Now, I quite like the idea of being unconventional. I like the idea that I am capable of original thought, that I feel can do things my own way without being restricted or restrained by the opinions of others, that I can stand my ground and carry on the way I think I should in the face of opposition, that I am a unique individual whose unique interests, thoughts and ideas are a part of the sheer variety that makes this life so well worth living. I don't mind following conventional routes when they make sense to me but I don't want to be forced to follow them when I think another way would be better.

By far and away the most 'unconventional' thing I have done is to home educate my children. Even within the home education community, a minority in itself, I am not in the majority because I had decided this was going to be the course I planned to take long before I ever had any actual children to educate.
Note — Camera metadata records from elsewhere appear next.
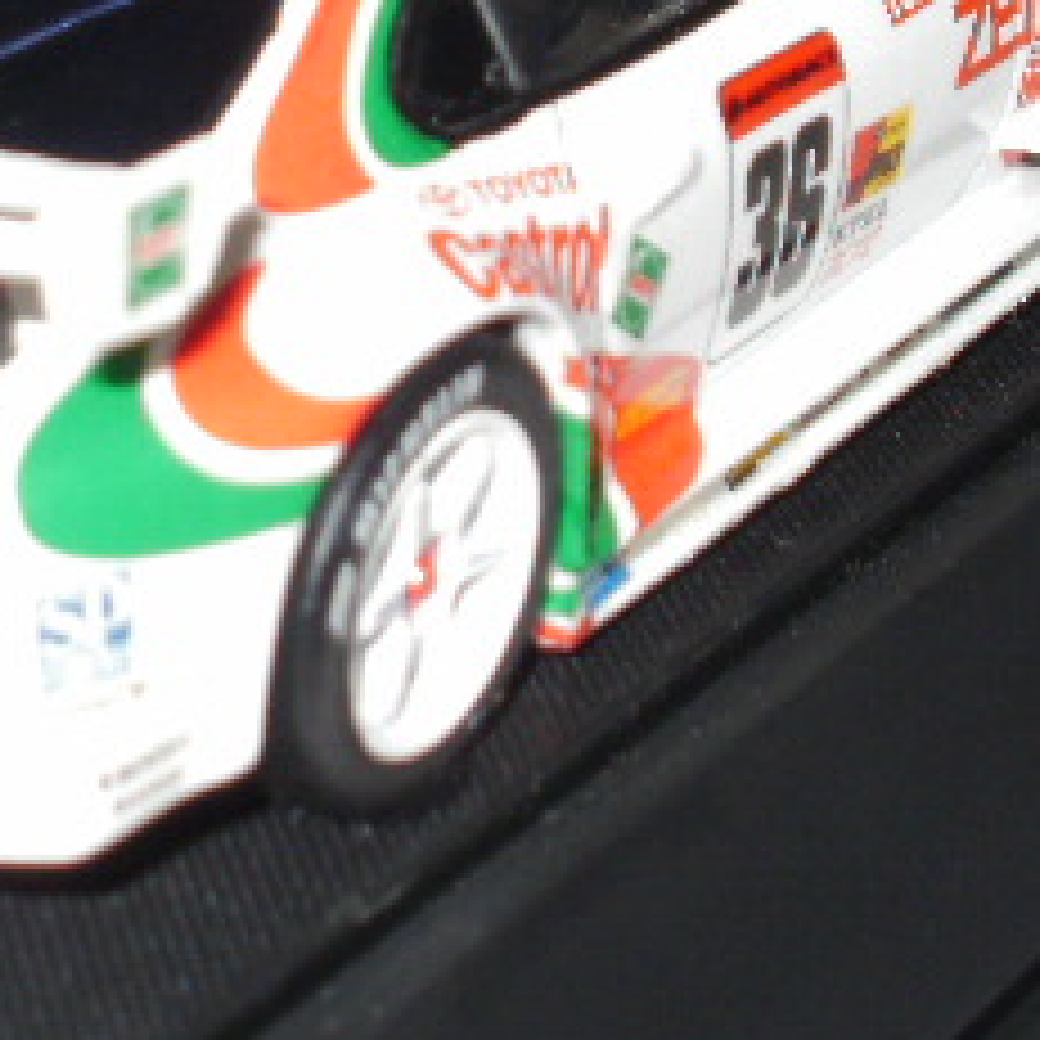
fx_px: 5337
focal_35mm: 157
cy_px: 162
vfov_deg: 11.1
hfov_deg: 11.1
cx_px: 113
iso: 100
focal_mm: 11.2
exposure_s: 1/40
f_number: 4.6
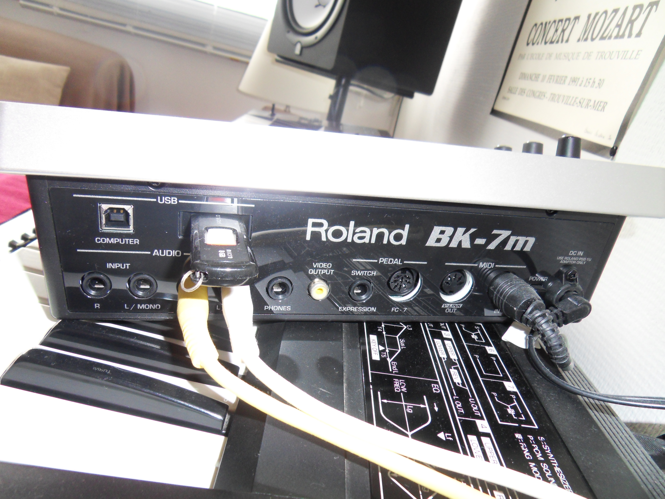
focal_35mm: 24
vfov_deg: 56.8
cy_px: 250
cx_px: 332
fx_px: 461
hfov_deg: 71.6
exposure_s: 1/30
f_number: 3.3
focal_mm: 4.2
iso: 200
I was a teenager when I first came across the concept. I don't recall exactly when or where I first learned of it, but I do know that by the time I was 15, and watching a TV documentary on the subject, I was well aware of it as an option and found the programme more interesting for it's highlighting of the different methods the families employed rather than for the information on the legal position, socialisation, future prospects etc. I do know that to my 15 year old self, home education seemed by far and away the sanest and most caring way of educating a child and I had resolved, long before my own (school) education ended, that it was the course I would take with my children, if I had any, should it be at all possible.
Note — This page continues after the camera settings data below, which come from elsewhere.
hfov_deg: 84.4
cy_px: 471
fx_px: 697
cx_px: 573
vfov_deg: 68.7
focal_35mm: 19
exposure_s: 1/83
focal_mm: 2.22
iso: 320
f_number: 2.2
Fast forward 20 years. I have 2 young children, one of compulsory education age. I have a husband who was relatively easily convinced of the benefits of Home Education within months of our first child's birth. We have a house we can afford on a single salary (so far). And I have an unpaid, full-time day-and-night job that leaves me with little time to call my own but which gives me more satisfaction than my 10-6 job ever did. My 'unconventional' teenage desire has turned into a very practical adult decision.
I parent my children 24 hours a day, 7 days a week and I will continue to do so for the forseeable future. I am a Home Educator.